- **DATASET EXTRACT**
+ + + + +

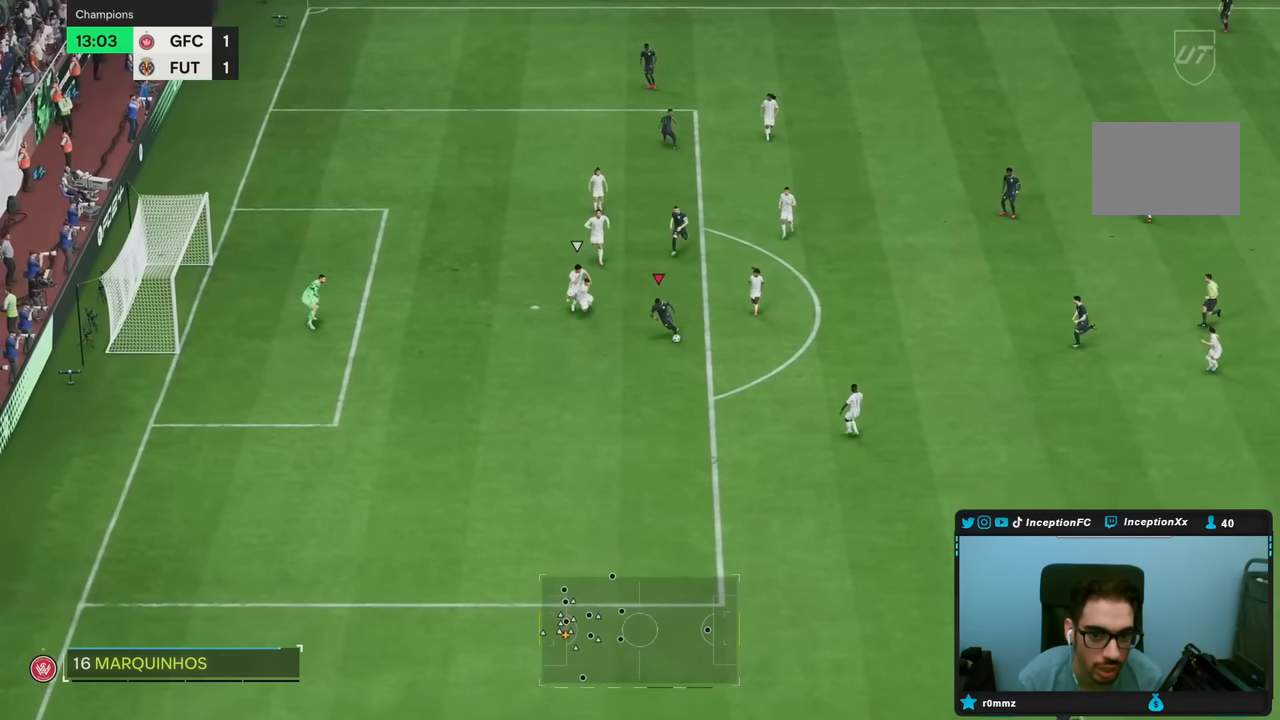
{"dt_ms": 500, "buttons": [], "left_stick": "up-right", "right_stick": "center"}
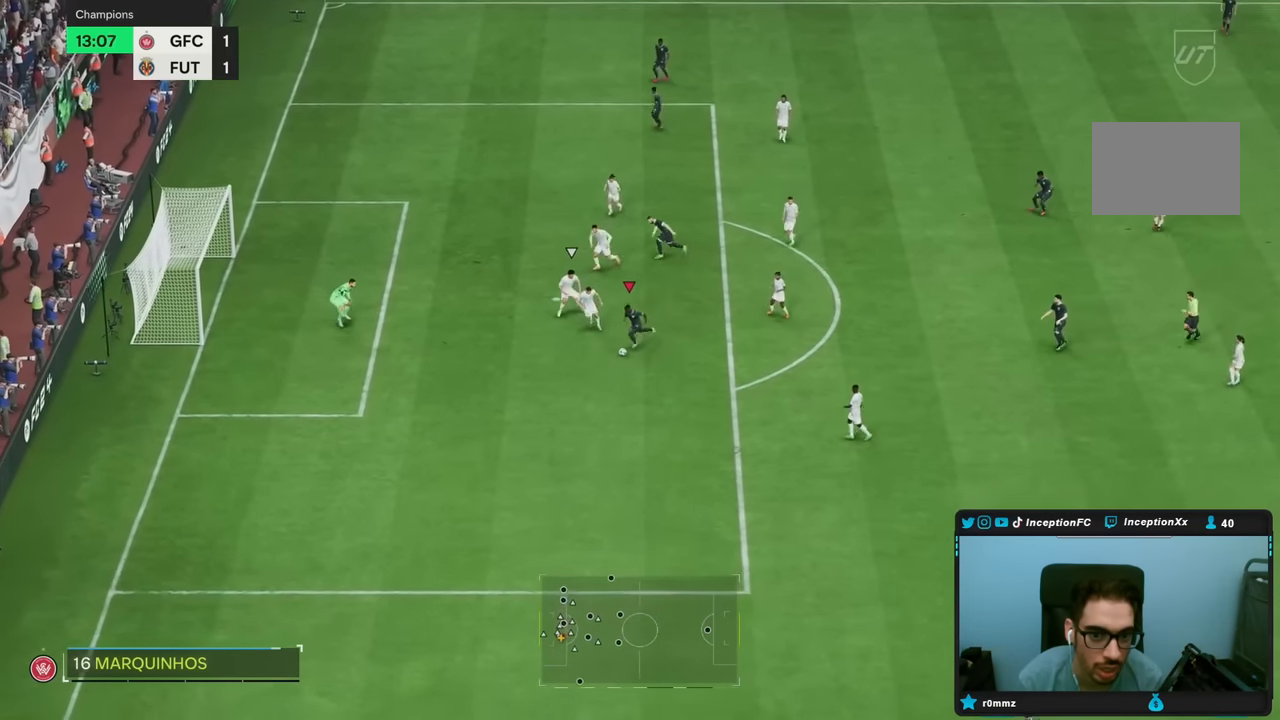
{"dt_ms": 500, "buttons": [], "left_stick": "up-right", "right_stick": "center", "events": []}
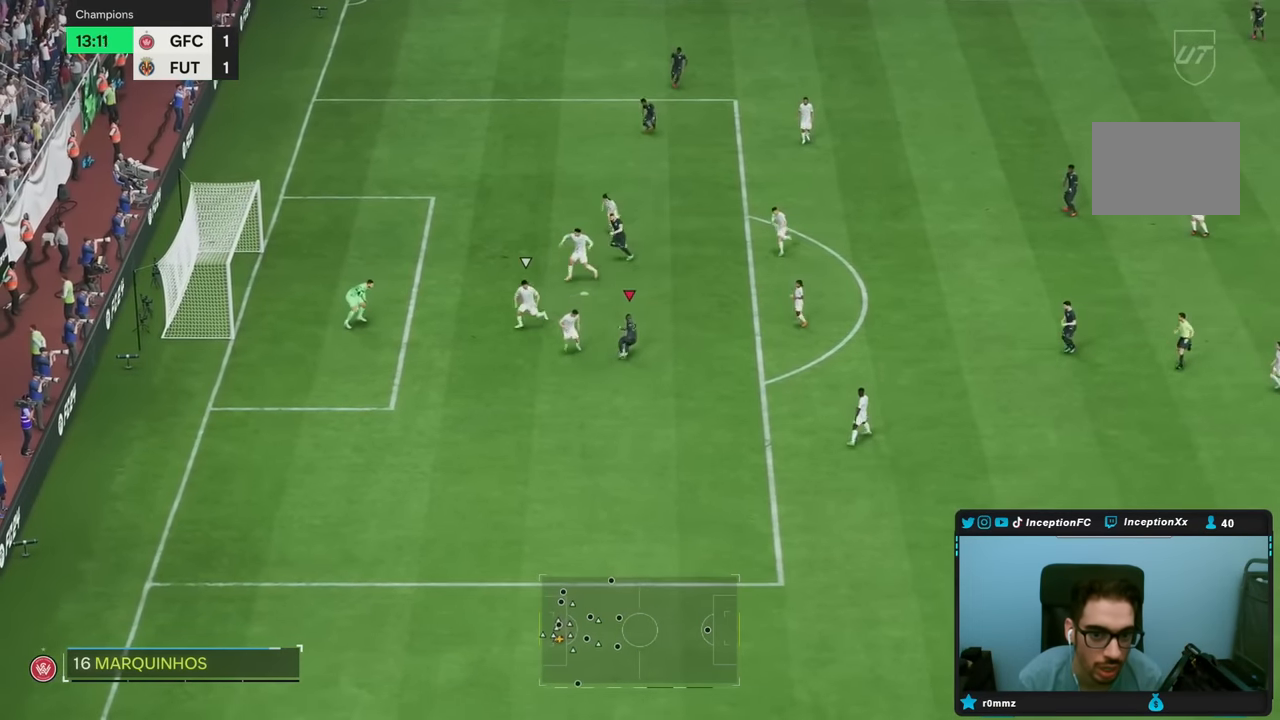
{"dt_ms": 500, "buttons": ["CIRCLE"], "left_stick": "up-left", "right_stick": "center", "events": [[183, "left_stick", "up"], [283, "left_stick", "up-left"], [450, "CIRCLE", "down"]]}
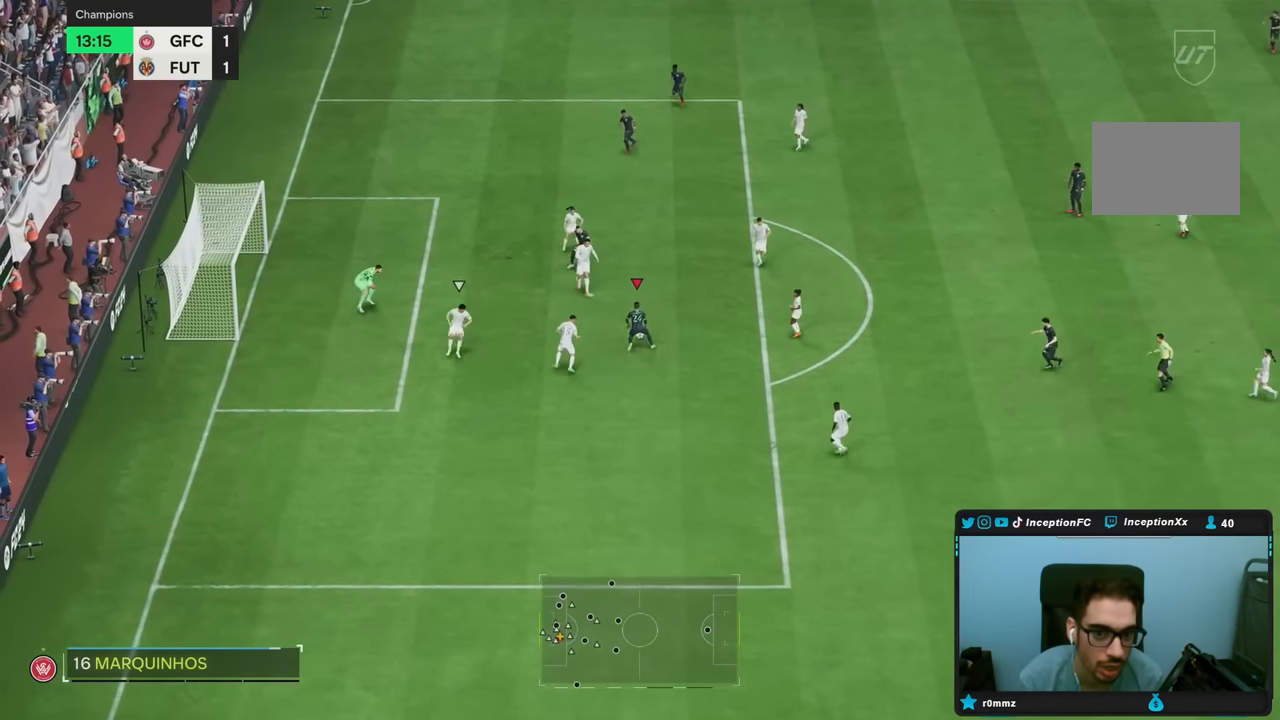
{"dt_ms": 500, "buttons": ["L2"], "left_stick": "up-left", "right_stick": "center", "events": [[50, "L2", "down"], [150, "CIRCLE", "up"]]}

+ + + + +

Only the pictures are to be left out; repeat all other material exactly.

{"dt_ms": 500, "buttons": [], "left_stick": "up-right", "right_stick": "center"}
{"dt_ms": 500, "buttons": [], "left_stick": "up-right", "right_stick": "center", "events": []}
{"dt_ms": 500, "buttons": ["CIRCLE"], "left_stick": "up-left", "right_stick": "center", "events": [[183, "left_stick", "up"], [283, "left_stick", "up-left"], [450, "CIRCLE", "down"]]}
{"dt_ms": 500, "buttons": ["L2"], "left_stick": "up-left", "right_stick": "center", "events": [[50, "L2", "down"], [150, "CIRCLE", "up"]]}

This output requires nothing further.